If you fancy making this, please don’t skip the almond extract in the topping, because it’s really important to the flavour of this cake. I buy it at the local Sainsburys, so it shouldn’t be hard to get hold of.

Ingredients:

for the cake

175g butter, softened, plus extra for greasing
175g sugar
3 large eggs
1 tsp vanilla extract
1 tsp salt
100g ground almonds
150g self-raising flour
2 large or 3 small/flat peaches, fairly ripe
100g raspberries – either fresh or frozen is fine

for the topping

50g butter
150g full fat cream cheese
50g icing sugar
1 tsp almond extract
handful of toasted almond flakes
handful of freeze dried raspberries (not essential, but pretty)

Method:

  1. Preheat your oven to 180C/ 160C fan/ gas 4. Find your largest loaf tin (mine is 30cm x 15cm), and grease and line it with parchment paper.

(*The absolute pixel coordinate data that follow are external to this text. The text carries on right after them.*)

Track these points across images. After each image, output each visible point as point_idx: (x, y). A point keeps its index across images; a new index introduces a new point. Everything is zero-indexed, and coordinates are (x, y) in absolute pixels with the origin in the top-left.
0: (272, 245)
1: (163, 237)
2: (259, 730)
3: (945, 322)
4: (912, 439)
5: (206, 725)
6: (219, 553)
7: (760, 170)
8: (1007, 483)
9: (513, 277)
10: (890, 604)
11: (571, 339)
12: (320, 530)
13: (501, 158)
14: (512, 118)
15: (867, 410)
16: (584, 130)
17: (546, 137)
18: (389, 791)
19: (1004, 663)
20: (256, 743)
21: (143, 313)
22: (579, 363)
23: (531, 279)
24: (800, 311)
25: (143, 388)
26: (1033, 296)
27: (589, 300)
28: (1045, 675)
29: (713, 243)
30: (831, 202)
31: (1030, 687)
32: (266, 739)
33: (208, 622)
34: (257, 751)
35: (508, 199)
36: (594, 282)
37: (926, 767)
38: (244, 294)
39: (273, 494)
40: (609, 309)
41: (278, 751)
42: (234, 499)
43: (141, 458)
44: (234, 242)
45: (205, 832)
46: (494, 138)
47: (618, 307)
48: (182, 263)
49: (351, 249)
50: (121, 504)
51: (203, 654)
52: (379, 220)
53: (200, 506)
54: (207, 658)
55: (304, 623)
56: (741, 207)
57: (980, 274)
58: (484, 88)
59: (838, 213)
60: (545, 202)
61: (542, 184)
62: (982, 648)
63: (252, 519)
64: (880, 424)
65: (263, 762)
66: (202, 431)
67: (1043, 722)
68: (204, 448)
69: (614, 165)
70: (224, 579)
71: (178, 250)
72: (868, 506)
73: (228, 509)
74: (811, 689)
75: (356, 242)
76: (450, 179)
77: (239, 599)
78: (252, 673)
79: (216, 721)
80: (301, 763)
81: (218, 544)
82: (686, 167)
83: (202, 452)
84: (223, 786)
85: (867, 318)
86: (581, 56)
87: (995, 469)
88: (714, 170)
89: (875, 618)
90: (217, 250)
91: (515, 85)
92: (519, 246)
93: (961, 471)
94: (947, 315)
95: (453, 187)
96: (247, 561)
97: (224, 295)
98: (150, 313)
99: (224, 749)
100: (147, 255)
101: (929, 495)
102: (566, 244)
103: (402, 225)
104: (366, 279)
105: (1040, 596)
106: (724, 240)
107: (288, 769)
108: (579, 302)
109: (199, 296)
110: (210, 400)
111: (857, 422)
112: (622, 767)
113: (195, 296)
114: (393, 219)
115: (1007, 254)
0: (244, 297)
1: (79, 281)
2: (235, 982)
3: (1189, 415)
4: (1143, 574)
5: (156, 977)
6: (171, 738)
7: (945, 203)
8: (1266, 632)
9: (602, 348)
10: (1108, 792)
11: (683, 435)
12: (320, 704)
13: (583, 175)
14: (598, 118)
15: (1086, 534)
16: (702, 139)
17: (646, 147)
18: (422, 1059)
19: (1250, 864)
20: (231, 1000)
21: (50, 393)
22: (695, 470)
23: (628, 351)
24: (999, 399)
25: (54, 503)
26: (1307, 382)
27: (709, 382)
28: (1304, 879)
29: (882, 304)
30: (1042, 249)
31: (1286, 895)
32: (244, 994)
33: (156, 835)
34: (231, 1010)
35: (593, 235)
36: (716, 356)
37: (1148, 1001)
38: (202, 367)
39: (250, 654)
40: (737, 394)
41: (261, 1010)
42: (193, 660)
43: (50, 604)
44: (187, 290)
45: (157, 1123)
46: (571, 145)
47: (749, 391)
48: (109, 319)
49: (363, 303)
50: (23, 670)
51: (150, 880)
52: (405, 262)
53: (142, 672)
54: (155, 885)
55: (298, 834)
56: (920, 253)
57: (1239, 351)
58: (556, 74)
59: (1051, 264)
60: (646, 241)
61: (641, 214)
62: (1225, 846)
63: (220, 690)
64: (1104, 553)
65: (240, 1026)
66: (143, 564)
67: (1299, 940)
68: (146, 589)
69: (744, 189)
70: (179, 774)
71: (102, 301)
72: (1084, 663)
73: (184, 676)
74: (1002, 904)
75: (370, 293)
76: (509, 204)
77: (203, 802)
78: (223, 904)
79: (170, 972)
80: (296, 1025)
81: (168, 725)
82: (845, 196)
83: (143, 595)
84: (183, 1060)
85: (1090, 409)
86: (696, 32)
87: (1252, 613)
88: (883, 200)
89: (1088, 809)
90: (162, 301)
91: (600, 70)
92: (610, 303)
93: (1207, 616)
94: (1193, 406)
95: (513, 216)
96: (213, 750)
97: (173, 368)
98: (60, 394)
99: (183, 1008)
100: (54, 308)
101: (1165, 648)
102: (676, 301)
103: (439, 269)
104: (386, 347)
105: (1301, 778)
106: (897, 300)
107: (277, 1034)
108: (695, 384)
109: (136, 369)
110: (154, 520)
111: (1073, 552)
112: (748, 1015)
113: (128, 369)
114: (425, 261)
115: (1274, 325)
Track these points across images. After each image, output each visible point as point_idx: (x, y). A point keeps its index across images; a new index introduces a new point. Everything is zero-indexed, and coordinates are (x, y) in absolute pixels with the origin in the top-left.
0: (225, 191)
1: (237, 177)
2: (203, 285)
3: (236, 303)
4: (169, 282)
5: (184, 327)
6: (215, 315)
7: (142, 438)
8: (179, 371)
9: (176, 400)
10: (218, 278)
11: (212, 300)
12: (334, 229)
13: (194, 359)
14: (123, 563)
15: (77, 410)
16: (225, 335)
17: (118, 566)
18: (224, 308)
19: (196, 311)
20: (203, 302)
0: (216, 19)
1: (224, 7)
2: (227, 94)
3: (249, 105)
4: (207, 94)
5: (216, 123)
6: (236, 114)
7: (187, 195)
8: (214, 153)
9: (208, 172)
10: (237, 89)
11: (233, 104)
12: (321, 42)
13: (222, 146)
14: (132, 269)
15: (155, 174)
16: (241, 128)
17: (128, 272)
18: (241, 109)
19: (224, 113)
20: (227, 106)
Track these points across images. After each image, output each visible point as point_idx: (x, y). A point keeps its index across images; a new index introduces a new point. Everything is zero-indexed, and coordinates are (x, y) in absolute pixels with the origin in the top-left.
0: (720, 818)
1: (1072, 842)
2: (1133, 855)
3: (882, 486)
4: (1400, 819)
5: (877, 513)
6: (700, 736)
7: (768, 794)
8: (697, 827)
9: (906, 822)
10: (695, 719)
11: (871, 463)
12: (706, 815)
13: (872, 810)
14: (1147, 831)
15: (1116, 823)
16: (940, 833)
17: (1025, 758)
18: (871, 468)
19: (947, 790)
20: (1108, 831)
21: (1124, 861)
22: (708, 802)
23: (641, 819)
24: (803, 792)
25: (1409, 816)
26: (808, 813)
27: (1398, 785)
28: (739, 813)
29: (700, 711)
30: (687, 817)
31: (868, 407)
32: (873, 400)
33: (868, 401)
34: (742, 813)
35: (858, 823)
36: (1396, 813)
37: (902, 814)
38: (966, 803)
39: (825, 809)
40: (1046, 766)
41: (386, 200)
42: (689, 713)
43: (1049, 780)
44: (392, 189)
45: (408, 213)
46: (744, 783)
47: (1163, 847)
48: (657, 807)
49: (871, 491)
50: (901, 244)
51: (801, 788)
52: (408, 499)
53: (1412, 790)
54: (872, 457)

Beat your butter and sugar together until light and fluffy, then gradually beat in your eggs, followed by the vanilla extract. Fold your almonds into the mixture, then sift your flour and salt together and fold that in too.
  2. Cut your peaches into fairly chunky slices, and pop them in another small bowl with your raspberries and around 1 tbsp of flour. Shake it all about a bit so the flour lightly coats the fruit (it will help to stop all the fruit sinking to the bottom of the cake). Fold the fruit into your cake mixture, then dollop the mixture into your prepared tin and smooth over the top. Pop it in the oven for 50-60 minutes, or until the cake is firm and golden and passes the skewer test. Let it cool for ten minutes, and then get it out the tin and let it cool completely.
  3. Make your topping. Beat the butter with an electric mixer until it’s soft, and then beat in the cream cheese. Sift the icing sugar into the mixture, fold it in roughly, and then beat it properly until the mixture is smooth. Add the almond extract and beat once more. When your cake is completely cool (absolutely and completely – I have learned this the hard way many times), spread the topping onto it, and sprinkle it the cake with your toasted almond flakes and freeze dried raspberries.